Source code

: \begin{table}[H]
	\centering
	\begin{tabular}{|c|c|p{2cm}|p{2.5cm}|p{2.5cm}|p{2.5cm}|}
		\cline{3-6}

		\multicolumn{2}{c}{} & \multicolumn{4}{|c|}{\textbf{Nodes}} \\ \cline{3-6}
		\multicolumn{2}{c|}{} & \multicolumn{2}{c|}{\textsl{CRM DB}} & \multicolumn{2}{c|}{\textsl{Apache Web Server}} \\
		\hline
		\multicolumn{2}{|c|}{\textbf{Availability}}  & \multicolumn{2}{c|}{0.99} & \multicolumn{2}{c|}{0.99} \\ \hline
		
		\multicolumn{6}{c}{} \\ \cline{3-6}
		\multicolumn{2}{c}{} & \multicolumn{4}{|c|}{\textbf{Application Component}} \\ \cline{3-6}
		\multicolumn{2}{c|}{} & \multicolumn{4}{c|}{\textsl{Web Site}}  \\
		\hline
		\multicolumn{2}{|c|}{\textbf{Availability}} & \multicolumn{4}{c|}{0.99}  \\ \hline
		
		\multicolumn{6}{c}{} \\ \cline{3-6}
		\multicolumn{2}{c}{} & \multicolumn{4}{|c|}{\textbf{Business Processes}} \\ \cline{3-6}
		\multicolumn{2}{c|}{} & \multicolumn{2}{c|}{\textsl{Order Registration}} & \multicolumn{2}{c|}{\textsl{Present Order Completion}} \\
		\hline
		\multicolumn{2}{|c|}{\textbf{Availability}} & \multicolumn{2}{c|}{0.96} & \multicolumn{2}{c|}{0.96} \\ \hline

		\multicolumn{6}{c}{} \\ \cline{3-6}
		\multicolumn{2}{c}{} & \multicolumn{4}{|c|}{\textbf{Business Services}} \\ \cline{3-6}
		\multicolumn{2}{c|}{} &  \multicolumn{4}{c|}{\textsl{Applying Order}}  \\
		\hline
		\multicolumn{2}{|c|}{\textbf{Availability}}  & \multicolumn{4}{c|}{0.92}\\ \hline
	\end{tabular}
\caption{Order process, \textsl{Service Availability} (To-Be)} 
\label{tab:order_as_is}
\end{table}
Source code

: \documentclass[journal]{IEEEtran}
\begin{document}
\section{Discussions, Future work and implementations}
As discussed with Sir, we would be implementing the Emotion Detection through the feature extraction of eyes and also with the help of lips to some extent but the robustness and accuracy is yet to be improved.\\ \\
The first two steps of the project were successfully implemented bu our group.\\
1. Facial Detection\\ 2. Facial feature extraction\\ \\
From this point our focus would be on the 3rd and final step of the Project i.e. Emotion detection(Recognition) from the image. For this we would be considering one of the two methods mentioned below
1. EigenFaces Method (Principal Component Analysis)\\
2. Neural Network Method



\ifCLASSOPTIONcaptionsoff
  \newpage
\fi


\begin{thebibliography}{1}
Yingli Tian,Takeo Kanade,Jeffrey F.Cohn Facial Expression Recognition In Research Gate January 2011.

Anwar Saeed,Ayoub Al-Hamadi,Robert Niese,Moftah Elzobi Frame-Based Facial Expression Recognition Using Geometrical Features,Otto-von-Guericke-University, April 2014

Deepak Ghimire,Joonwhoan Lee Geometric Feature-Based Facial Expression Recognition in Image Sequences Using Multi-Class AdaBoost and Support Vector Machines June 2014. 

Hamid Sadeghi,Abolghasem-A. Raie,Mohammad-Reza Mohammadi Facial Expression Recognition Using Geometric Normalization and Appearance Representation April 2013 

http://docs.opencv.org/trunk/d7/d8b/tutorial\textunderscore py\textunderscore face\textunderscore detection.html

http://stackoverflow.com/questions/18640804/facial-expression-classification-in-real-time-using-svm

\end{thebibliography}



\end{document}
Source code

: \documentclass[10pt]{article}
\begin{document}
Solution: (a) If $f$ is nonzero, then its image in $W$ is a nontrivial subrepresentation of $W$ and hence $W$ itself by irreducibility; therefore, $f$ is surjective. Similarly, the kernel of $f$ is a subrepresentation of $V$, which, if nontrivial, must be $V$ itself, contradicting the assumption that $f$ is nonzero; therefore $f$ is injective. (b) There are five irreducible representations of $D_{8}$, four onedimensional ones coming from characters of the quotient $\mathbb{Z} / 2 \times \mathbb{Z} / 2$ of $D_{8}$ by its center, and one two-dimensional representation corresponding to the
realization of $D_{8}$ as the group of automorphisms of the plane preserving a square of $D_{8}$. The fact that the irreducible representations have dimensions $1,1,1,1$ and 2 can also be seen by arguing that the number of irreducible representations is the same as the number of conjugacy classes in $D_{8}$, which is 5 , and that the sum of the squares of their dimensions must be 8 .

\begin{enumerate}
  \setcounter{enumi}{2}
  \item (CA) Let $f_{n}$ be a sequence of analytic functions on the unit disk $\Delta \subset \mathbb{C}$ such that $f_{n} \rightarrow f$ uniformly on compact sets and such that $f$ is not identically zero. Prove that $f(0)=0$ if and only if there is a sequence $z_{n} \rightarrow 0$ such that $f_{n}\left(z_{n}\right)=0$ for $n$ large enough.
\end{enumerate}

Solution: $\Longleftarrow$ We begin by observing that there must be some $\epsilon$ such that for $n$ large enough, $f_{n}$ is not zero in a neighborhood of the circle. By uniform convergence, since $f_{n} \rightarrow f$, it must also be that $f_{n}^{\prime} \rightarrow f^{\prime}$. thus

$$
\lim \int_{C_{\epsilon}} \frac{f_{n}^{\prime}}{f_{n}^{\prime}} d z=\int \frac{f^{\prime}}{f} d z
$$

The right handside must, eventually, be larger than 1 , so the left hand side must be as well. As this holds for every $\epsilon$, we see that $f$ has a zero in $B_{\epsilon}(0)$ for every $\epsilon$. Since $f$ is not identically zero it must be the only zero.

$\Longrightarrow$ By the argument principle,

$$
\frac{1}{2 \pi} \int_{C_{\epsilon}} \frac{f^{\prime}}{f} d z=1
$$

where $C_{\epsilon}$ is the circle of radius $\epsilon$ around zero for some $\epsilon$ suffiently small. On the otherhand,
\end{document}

########

**Task item**
Lines in the material above that include the string "group" should be listed.

**Your response**
The first two steps of the project were successfully implemented bu our group.\\
realization of $D_{8}$ as the group of automorphisms of the plane preserving a square of $D_{8}$. The fact that the irreducible representations have dimensions $1,1,1,1$ and 2 can also be seen by arguing that the number of irreducible representations is the same as the number of conjugacy classes in $D_{8}$, which is 5 , and that the sum of the squares of their dimensions must be 8 .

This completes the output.